In Topic: Instancing, and the various ways to supply per-instance data

29 November 2015 - 01:06 PM

The Vertex Attribute method is the original, from GL2/D3D9 era hardware, so it's recommended if you want something that works everywhere.


Thanks! In practice, do you find the limit on vertex attrib locations to be a pain? At mimumum, it seems you'll want to pass in the world matrix, which will use four. From there, I suppose the wv and wvp matrices can be calculated in the shader, if needed, but it seems wasteful to calculate per-instance matrices on a per-vertex basis. So, suppose you pass those matrices in as vertex attributes. That would mean that 12 out of 16 vertex attrib locations are used just for transformation matrices. Positions, normals, and texcoords take up three more. That leaves only one more. If you want to do skinned animation, it seems like you'd have to fall back on calculating the additional per-instance matrices in the vertex shader.

In Topic: Need scene graph advice, please!

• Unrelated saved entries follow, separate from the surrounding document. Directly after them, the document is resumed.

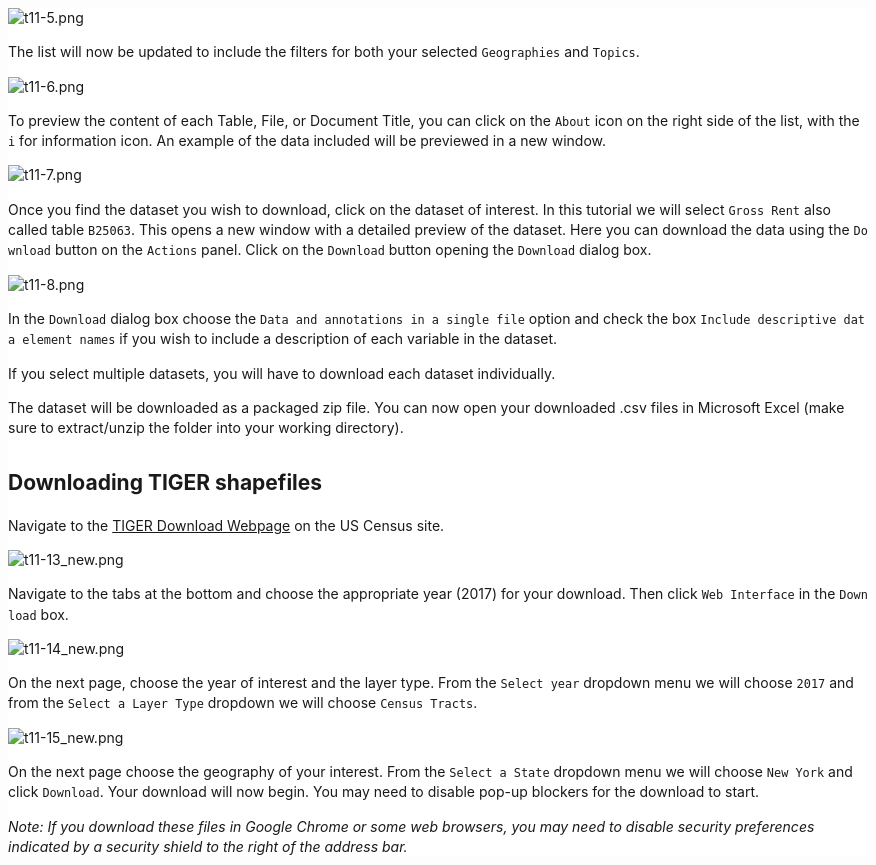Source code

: ![t11-5.png](https://github.com/jai2125/gis_tutorials/blob/master/Images/Tutorial_11/t11-5.png)

The list will now be updated to include the filters for both your selected `Geographies` and `Topics`.

![t11-6.png](https://github.com/jai2125/gis_tutorials/blob/master/Images/Tutorial_11/t11-6.png)

To preview the content of each Table, File, or Document Title, you can click on the `About` icon on the right side of the list, with the `i` for information icon. An example of the data included will be previewed in a new window.

![t11-7.png](https://github.com/jai2125/gis_tutorials/blob/master/Images/Tutorial_11/t11-7.png)

Once you find the dataset you wish to download, click on the dataset of interest. In this tutorial we will select `Gross Rent` also called table `B25063`. This opens a new window with a detailed preview of the dataset. Here you can download the data using the `Download` button on the `Actions` panel. Click on the `Download` button opening the `Download` dialog box.

![t11-8.png](https://github.com/jai2125/gis_tutorials/blob/master/Images/Tutorial_11/t11-8.png)

In the `Download` dialog box choose the `Data and annotations in a single file` option and check the box `Include descriptive data element names` if you wish to include a description of each variable in the dataset.

If you select multiple datasets, you will have to download each dataset individually.

The dataset will be downloaded as a packaged zip file. You can now open your downloaded .csv files in Microsoft Excel (make sure to extract/unzip the folder into your working directory).

## Downloading TIGER shapefiles

Navigate to the [TIGER Download Webpage](https://www.census.gov/geographies/mapping-files/time-series/geo/tiger-line-file.html) on the US Census site.

![t11-13_new.png](https://github.com/alisaalias/gis_tutorials/blob/alisaalias-patch-1/Images/Tutorial_11/t11-13_new.png)

Navigate to the tabs at the bottom and choose the appropriate year (2017) for your download. Then click `Web Interface` in the `Download` box.

![t11-14_new.png](https://github.com/alisaalias/gis_tutorials/blob/alisaalias-patch-1/Images/Tutorial_11/t11-14_new.png)

On the next page, choose the year of interest and the layer type. From the `Select year` dropdown menu we will choose `2017` and from the `Select a Layer Type` dropdown we will choose `Census Tracts`.

![t11-15_new.png](https://github.com/alisaalias/gis_tutorials/blob/alisaalias-patch-1/Images/Tutorial_11/t11-15_new.png)

On the next page choose the geography of your interest. From the `Select a State` dropdown menu we will choose `New York` and click `Download`. Your download will now begin. You may need to disable pop-up blockers for the download to start.

*Note: If you download these files in Google Chrome or some web browsers, you may need to disable security preferences indicated by a security shield to the right of the address bar.*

15 October 2015 - 08:06 AM



Unfortunately, because of the abstract meaning of “scene graph”, many people turned to OpenSceneGraph to understand what they are and what they do. Tom and I were mostly referring to the description of scene graphs on OpenSceneGraph’s site, which claimed that their graphs would help with rendering by sorting the scene for fastest material traversal, etc.
This is completely asinine and Tom’s article is completely correct in that context of scene graphs. 


For what it's worth, I've actually used OpenSceneGraph for a number of years at a previous job. It's true that the OSG libraries handle tasks such as asset file loading, culling, state-sorting, and rendering. However, it does not necessarily use the scene graph structure to complete these tasks. For instance, state sorting is performed on a linear list of drawables after the culling step. It is not performed by the scene graph itself. I have my complaints about OSG, but I don't think it can be blamed for the confusion about scene graphs on the basis that people are going to the website and making incorrect assumptions about how it's implemented.

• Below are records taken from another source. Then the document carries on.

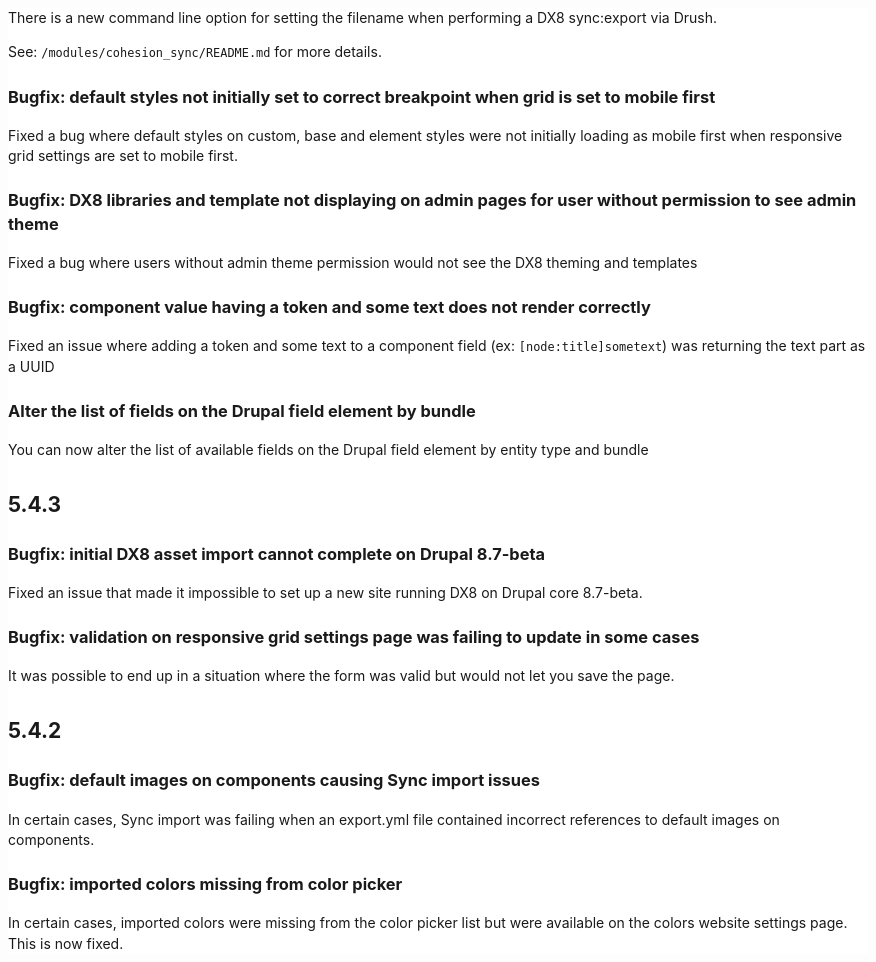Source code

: There is a new command line option for setting the filename when performing a DX8 sync:export via Drush.

See: `/modules/cohesion_sync/README.md` for more details.

### Bugfix: default styles not initially set to correct breakpoint when grid is set to mobile first

Fixed a bug where default styles on custom, base and element styles were not initially loading as mobile first when responsive grid settings are set to mobile first.

### Bugfix: DX8 libraries and template not displaying on admin pages for user without permission to see admin theme

Fixed a bug where users without admin theme permission would not see the DX8 theming and templates

### Bugfix: component value having a token and some text does not render correctly

Fixed an issue where adding a token and some text to a component field (ex: `[node:title]sometext`) was returning the text part
as a UUID

### Alter the list of fields on the Drupal field element by bundle

You can now alter the list of available fields on the Drupal field element by entity type and bundle

## 5.4.3

### Bugfix: initial DX8 asset import cannot complete on Drupal 8.7-beta

Fixed an issue that made it impossible to set up a new site running DX8 on Drupal core 8.7-beta.

### Bugfix: validation on responsive grid settings page was failing to update in some cases

It was possible to end up in a situation where the form was valid but would not let you save the page.

## 5.4.2

### Bugfix: default images on components causing Sync import issues
In certain cases, Sync import was failing when an export.yml file contained incorrect references to default images on components.

### Bugfix: imported colors missing from color picker
In certain cases, imported colors were missing from the color picker list but were available on the colors website settings page. This is now fixed.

In Topic: I'm having trouble making sense of these performance numbers (OpenGL)

14 October 2015 - 11:34 PM

Alright, so I wasn't able to start on this until late this evening, but I do have some results to share. The following graph shows the time vs. frame number for 50,000 cubes rendered using DrawElementsInstanced (no camera panning):



So, it seems that the gpu is the bottleneck in this case. Almost the entire frame time is spent waiting for SwapBuffers to return. I tried this same experiment with 5,000 cubes, and got the same results (albeit with smaller frame times). That is, gpuTime and swapBuffersTime were very close to the total frame time.

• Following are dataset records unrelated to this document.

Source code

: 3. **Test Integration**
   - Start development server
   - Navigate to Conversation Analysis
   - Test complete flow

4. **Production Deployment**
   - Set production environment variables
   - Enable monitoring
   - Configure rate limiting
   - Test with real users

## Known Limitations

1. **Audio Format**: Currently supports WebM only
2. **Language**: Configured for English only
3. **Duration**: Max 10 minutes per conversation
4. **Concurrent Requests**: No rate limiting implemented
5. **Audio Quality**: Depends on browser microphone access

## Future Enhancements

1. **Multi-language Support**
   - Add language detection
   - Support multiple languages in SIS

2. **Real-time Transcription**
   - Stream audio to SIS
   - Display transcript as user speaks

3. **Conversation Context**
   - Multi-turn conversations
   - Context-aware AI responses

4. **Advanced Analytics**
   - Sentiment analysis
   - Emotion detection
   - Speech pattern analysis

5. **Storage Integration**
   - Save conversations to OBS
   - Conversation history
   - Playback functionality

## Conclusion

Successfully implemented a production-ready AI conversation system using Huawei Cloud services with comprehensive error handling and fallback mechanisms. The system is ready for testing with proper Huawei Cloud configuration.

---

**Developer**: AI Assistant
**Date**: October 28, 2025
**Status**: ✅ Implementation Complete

I then tried running the same experiments with DrawElements (not instanced), and I got a very different plot. This time, the frame times and gpu time were about equal still, but the swap buffers time was way lower:



This looks to me like the gpu is still taking the same amount of time to draw the cubes as in the Instanced case, but since the CPU is spending so much more time submitting draw calls, there is much less time left over for waiting for the buffer swap. Does that sound right?


I also tried using an object that is more complex than a cube -- just a quick mesh I made in Blender that has 804 unique verts. Once again, there is no performance difference between the DrawArrays, DrawElements, and DrawElementsInstanced cases. However, the good news is that the triangles-per-second increased by more than 2X with the more complex model, just as you predicted.


So, it appears that my test cases are not great -- they take long enough to draw on the GPU that there is plenty of time on the CPU side to submit all of the draw calls individually.


However, the vertex processing stage does not seem to be the culprit, since there is no difference in GPU time between the indexed and non-indexed cases. Next, I'll experiment more with fragment processing and reducing the number of single- and sub-pixel triangles in the scene.

In Topic: Why are voxels more efficient than polygons?

14 October 2015 - 09:33 PM

Freaky! Still, it looks fairly procedural. What about animating a dragon?